[Records contained in a dataset]
▬▬▬
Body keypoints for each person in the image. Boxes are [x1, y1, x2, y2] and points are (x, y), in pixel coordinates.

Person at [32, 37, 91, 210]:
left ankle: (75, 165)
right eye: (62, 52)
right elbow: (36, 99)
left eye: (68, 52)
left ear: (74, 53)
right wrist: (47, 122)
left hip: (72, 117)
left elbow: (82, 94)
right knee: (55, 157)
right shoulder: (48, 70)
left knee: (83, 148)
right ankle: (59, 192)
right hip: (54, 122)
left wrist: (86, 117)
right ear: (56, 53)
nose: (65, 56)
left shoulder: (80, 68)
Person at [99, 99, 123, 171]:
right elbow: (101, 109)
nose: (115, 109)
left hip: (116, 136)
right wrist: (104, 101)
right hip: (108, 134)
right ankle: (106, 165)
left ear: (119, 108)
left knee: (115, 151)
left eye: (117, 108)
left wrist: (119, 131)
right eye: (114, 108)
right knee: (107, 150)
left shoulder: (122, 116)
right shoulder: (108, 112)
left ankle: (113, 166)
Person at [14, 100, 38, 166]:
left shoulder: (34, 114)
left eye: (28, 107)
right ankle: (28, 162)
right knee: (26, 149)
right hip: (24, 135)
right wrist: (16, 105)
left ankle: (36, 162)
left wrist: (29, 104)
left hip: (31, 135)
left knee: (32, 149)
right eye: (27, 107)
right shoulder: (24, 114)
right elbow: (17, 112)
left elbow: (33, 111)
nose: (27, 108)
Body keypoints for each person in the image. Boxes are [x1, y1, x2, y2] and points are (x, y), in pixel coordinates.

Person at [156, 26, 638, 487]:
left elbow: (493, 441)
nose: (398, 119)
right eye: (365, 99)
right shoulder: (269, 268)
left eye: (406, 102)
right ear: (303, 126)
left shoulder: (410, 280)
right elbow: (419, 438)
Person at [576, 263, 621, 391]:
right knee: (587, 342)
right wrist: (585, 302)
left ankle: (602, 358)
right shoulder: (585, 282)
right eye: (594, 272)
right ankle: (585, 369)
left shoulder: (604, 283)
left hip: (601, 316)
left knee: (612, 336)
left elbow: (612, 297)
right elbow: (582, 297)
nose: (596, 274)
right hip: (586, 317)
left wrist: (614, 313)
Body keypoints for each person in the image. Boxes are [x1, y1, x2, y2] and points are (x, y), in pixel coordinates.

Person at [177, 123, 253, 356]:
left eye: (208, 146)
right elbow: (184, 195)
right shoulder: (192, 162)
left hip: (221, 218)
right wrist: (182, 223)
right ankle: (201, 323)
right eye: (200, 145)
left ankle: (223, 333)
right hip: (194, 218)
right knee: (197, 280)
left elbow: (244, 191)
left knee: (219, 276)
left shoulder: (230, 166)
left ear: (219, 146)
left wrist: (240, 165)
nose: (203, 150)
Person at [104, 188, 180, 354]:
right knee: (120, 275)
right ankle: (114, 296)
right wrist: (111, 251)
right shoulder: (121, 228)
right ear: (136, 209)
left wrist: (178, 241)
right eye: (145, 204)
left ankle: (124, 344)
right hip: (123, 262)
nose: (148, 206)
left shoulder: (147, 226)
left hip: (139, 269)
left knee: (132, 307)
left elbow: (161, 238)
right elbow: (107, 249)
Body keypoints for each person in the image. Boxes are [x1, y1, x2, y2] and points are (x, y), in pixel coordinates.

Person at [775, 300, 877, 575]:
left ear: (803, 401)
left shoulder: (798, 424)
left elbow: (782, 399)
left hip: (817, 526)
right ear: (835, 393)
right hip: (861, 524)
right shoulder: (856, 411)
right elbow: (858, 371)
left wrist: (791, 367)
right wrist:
▬▬▬
**What you have to do:** All of the records above need to be printed again exactly as they appear.

**Exercise response:**
Body keypoints for each person in the image. Boxes are [x1, y1, x2, y2] and points are (x, y), in pixel coordinates.

Person at [32, 37, 91, 210]:
left ankle: (75, 165)
right eye: (62, 52)
right elbow: (36, 99)
left eye: (68, 52)
left ear: (74, 53)
right wrist: (47, 122)
left hip: (72, 117)
left elbow: (82, 94)
right knee: (55, 157)
right shoulder: (48, 70)
left knee: (83, 148)
right ankle: (59, 192)
right hip: (54, 122)
left wrist: (86, 117)
right ear: (56, 53)
nose: (65, 56)
left shoulder: (80, 68)
Person at [99, 99, 123, 171]:
right elbow: (101, 109)
nose: (115, 109)
left hip: (116, 136)
right wrist: (104, 101)
right hip: (108, 134)
right ankle: (106, 165)
left ear: (119, 108)
left knee: (115, 151)
left eye: (117, 108)
left wrist: (119, 131)
right eye: (114, 108)
right knee: (107, 150)
left shoulder: (122, 116)
right shoulder: (108, 112)
left ankle: (113, 166)
Person at [14, 100, 38, 166]:
left shoulder: (34, 114)
left eye: (28, 107)
right ankle: (28, 162)
right knee: (26, 149)
right hip: (24, 135)
right wrist: (16, 105)
left ankle: (36, 162)
left wrist: (29, 104)
left hip: (31, 135)
left knee: (32, 149)
right eye: (27, 107)
right shoulder: (24, 114)
right elbow: (17, 112)
left elbow: (33, 111)
nose: (27, 108)
Body keypoints for each person in the image. Boxes are [x1, y1, x2, y2] and points are (x, y), in pixel coordinates.

Person at [156, 26, 638, 487]:
left elbow: (493, 441)
nose: (398, 119)
right eye: (365, 99)
right shoulder: (269, 268)
left eye: (406, 102)
right ear: (303, 126)
left shoulder: (410, 280)
right elbow: (419, 438)
Person at [576, 263, 621, 391]:
right knee: (587, 342)
right wrist: (585, 302)
left ankle: (602, 358)
right shoulder: (585, 282)
right eye: (594, 272)
right ankle: (585, 369)
left shoulder: (604, 283)
left hip: (601, 316)
left knee: (612, 336)
left elbow: (612, 297)
right elbow: (582, 297)
nose: (596, 274)
right hip: (586, 317)
left wrist: (614, 313)
Body keypoints for each person in the image. Boxes are [x1, y1, x2, y2] and points are (x, y), in pixel coordinates.

Person at [177, 123, 253, 356]:
left eye: (208, 146)
right elbow: (184, 195)
right shoulder: (192, 162)
left hip: (221, 218)
right wrist: (182, 223)
right ankle: (201, 323)
right eye: (200, 145)
left ankle: (223, 333)
right hip: (194, 218)
right knee: (197, 280)
left elbow: (244, 191)
left knee: (219, 276)
left shoulder: (230, 166)
left ear: (219, 146)
left wrist: (240, 165)
nose: (203, 150)
Person at [104, 188, 180, 354]:
right knee: (120, 275)
right ankle: (114, 296)
right wrist: (111, 251)
right shoulder: (121, 228)
right ear: (136, 209)
left wrist: (178, 241)
right eye: (145, 204)
left ankle: (124, 344)
right hip: (123, 262)
nose: (148, 206)
left shoulder: (147, 226)
left hip: (139, 269)
left knee: (132, 307)
left elbow: (161, 238)
right elbow: (107, 249)
Body keypoints for each person in the image. Boxes are [x1, y1, x2, y2] and points are (x, y), in pixel coordinates.

Person at [775, 300, 877, 575]:
left ear: (803, 401)
left shoulder: (798, 424)
left elbow: (782, 399)
left hip: (817, 526)
right ear: (835, 393)
right hip: (861, 524)
right shoulder: (856, 411)
right elbow: (858, 371)
left wrist: (791, 367)
right wrist:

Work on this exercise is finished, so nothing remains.